Prime Minister Zoran Djindjic
Serbian Prime Minister Zoran Djindjic was assassinated in 2003. Reuters

Luka Bojovic, one of the suspects wanted for the assassination of Serbian Prime Minister Zoran Djindjic in 2003, was arrested in Spain.

Police apprehended Bojovic, a Serbian national, in a restaurant in Valencia on Thursday. He is believed to be the head of the Zemun clan, a notorious Belgrade-based division of the Serbian Mafia.

Bojovic is also wanted for more than 20 murders in Serbia, Holland and Spain, according to CNN.

Djindjic was murdered in Belgrade on March 12, 2003. He was killed by a sniper as he was entering his office in the capital.

Djindjic's reformist policies -- including a crackdown on organized crime and and his decision to hand over Slobodan Milosevic to the International Criminal Tribunal for the Former Yugoslavia -- made him an unpopular figure to some. The Zemun clan had tried to assassinate the prime minister before, and in February 2003 a member of the gang tried to force Djindjic's car off a bridge.

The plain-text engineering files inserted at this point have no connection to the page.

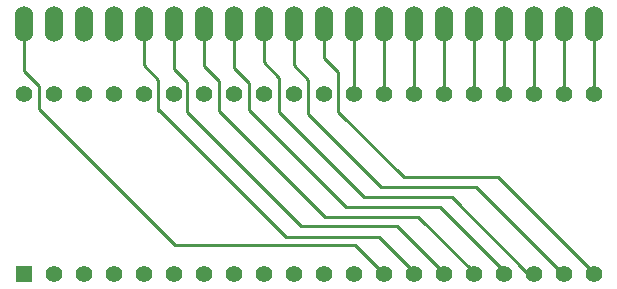
<source format=gtl>
G04 (created by PCBNEW (2013-07-07 BZR 4022)-stable) date 2/28/2015 2:35:59 PM*
%MOIN*%
G04 Gerber Fmt 3.4, Leading zero omitted, Abs format*
%FSLAX34Y34*%
G01*
G70*
G90*
G04 APERTURE LIST*
%ADD10C,0.00590551*%
%ADD11O,0.06X0.12*%
%ADD12R,0.055X0.055*%
%ADD13C,0.055*%
%ADD14C,0.01*%
G04 APERTURE END LIST*
G54D10*
G54D11*
X44834Y-38090D03*
X45834Y-38090D03*
X46834Y-38090D03*
X47834Y-38090D03*
X48834Y-38090D03*
X49834Y-38090D03*
X50834Y-38090D03*
X51834Y-38090D03*
X52834Y-38090D03*
X53834Y-38090D03*
X54834Y-38090D03*
X55834Y-38090D03*
X56834Y-38090D03*
X57834Y-38090D03*
X58834Y-38090D03*
X59834Y-38090D03*
X60834Y-38090D03*
X61834Y-38090D03*
X62834Y-38090D03*
X63834Y-38090D03*
G54D12*
X44834Y-46410D03*
G54D13*
X45834Y-46410D03*
X46834Y-46410D03*
X47834Y-46410D03*
X48834Y-46410D03*
X49834Y-46410D03*
X50834Y-46410D03*
X51834Y-46410D03*
X52834Y-46410D03*
X53834Y-46410D03*
X54834Y-46410D03*
X55834Y-46410D03*
X56834Y-46410D03*
X57834Y-46410D03*
X58834Y-46410D03*
X59834Y-46410D03*
X60834Y-46410D03*
X61834Y-46410D03*
X62834Y-46410D03*
X63834Y-46410D03*
X63834Y-40410D03*
X62834Y-40410D03*
X61834Y-40410D03*
X60834Y-40410D03*
X59834Y-40410D03*
X58834Y-40410D03*
X57834Y-40410D03*
X56834Y-40410D03*
X55834Y-40410D03*
X54834Y-40410D03*
X53834Y-40410D03*
X52834Y-40410D03*
X51834Y-40410D03*
X50834Y-40410D03*
X49834Y-40410D03*
X48834Y-40410D03*
X47834Y-40410D03*
X46834Y-40410D03*
X45834Y-40410D03*
X44834Y-40410D03*
G54D14*
X56834Y-38090D02*
X56834Y-40410D01*
X62834Y-38090D02*
X62834Y-40410D01*
X61834Y-38090D02*
X61834Y-40410D01*
X60834Y-38090D02*
X60834Y-40410D01*
X59834Y-38090D02*
X59834Y-40410D01*
X58834Y-38090D02*
X58834Y-40410D01*
X57834Y-38090D02*
X57834Y-40410D01*
X63834Y-38090D02*
X63834Y-40410D01*
X55834Y-38090D02*
X55834Y-40410D01*
X63834Y-46410D02*
X63834Y-46389D01*
X54834Y-39204D02*
X55322Y-39692D01*
X55322Y-39692D02*
X55322Y-41012D01*
X54834Y-39204D02*
X54834Y-38090D01*
X57495Y-43185D02*
X55322Y-41012D01*
X60630Y-43185D02*
X57495Y-43185D01*
X63834Y-46389D02*
X60630Y-43185D01*
X62834Y-46410D02*
X62820Y-46410D01*
X53834Y-39458D02*
X54310Y-39934D01*
X54310Y-39934D02*
X54310Y-41078D01*
X53834Y-39458D02*
X53834Y-38090D01*
X56747Y-43515D02*
X54310Y-41078D01*
X59925Y-43515D02*
X56747Y-43515D01*
X62820Y-46410D02*
X59925Y-43515D01*
X57834Y-46410D02*
X57834Y-46340D01*
X53562Y-45170D02*
X49316Y-40924D01*
X56664Y-45170D02*
X53562Y-45170D01*
X57834Y-46340D02*
X56664Y-45170D01*
X48834Y-38090D02*
X48834Y-39452D01*
X49316Y-39934D02*
X49316Y-40924D01*
X49316Y-40924D02*
X49316Y-40968D01*
X48834Y-39452D02*
X49316Y-39934D01*
X60834Y-46410D02*
X60834Y-46329D01*
X51834Y-39548D02*
X52330Y-40044D01*
X52330Y-40044D02*
X52330Y-40946D01*
X51834Y-39548D02*
X51834Y-38090D01*
X55574Y-44190D02*
X52330Y-40946D01*
X58695Y-44190D02*
X55574Y-44190D01*
X60834Y-46329D02*
X58695Y-44190D01*
X59834Y-46410D02*
X59834Y-46364D01*
X50834Y-39472D02*
X51340Y-39978D01*
X51340Y-39978D02*
X51340Y-40968D01*
X50834Y-39472D02*
X50834Y-38090D01*
X54877Y-44505D02*
X51340Y-40968D01*
X57975Y-44505D02*
X54877Y-44505D01*
X59834Y-46364D02*
X57975Y-44505D01*
X58834Y-46410D02*
X58834Y-46372D01*
X49834Y-39572D02*
X50284Y-40022D01*
X50284Y-40022D02*
X50284Y-41012D01*
X49834Y-39572D02*
X49834Y-38090D01*
X54090Y-44818D02*
X50284Y-41012D01*
X57280Y-44818D02*
X54090Y-44818D01*
X58834Y-46372D02*
X57280Y-44818D01*
X61834Y-46410D02*
X61650Y-46410D01*
X52834Y-39360D02*
X53342Y-39868D01*
X53342Y-39868D02*
X53342Y-41012D01*
X52834Y-39360D02*
X52834Y-38090D01*
X56190Y-43860D02*
X53342Y-41012D01*
X59100Y-43860D02*
X56190Y-43860D01*
X61650Y-46410D02*
X59100Y-43860D01*
X44834Y-38090D02*
X44834Y-39632D01*
X55880Y-45456D02*
X56834Y-46410D01*
X49866Y-45456D02*
X55880Y-45456D01*
X45334Y-40924D02*
X49866Y-45456D01*
X45334Y-40132D02*
X45334Y-40924D01*
X44834Y-39632D02*
X45334Y-40132D01*
M02*

</source>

The sniper was Zvezdan Jovanovic, a Zemun member and former Red Beret Special Operations solider under Milosevic. He was sentenced to 40 years in prison.

The arrest of Bojovic, a co-conspirator, comes just days after two other convicted Zemun clansmen tried to escape from a high-security prison in Belgrade.

Sretko Kalinic and Zeljko Milovanovic cut through the bars of their cells and jumped out of a window, but were caught by police outside the prison yard, according to Radio Free Europe.

Kalinic was serving a 30-year sentence for his involvement in the Djindjic assassination, while Milovanovic was serving a 40-year sentence for the murder of a journalist in Croatia.

Five prison guards have been detained on suspicion of aiding the prisoners' escape.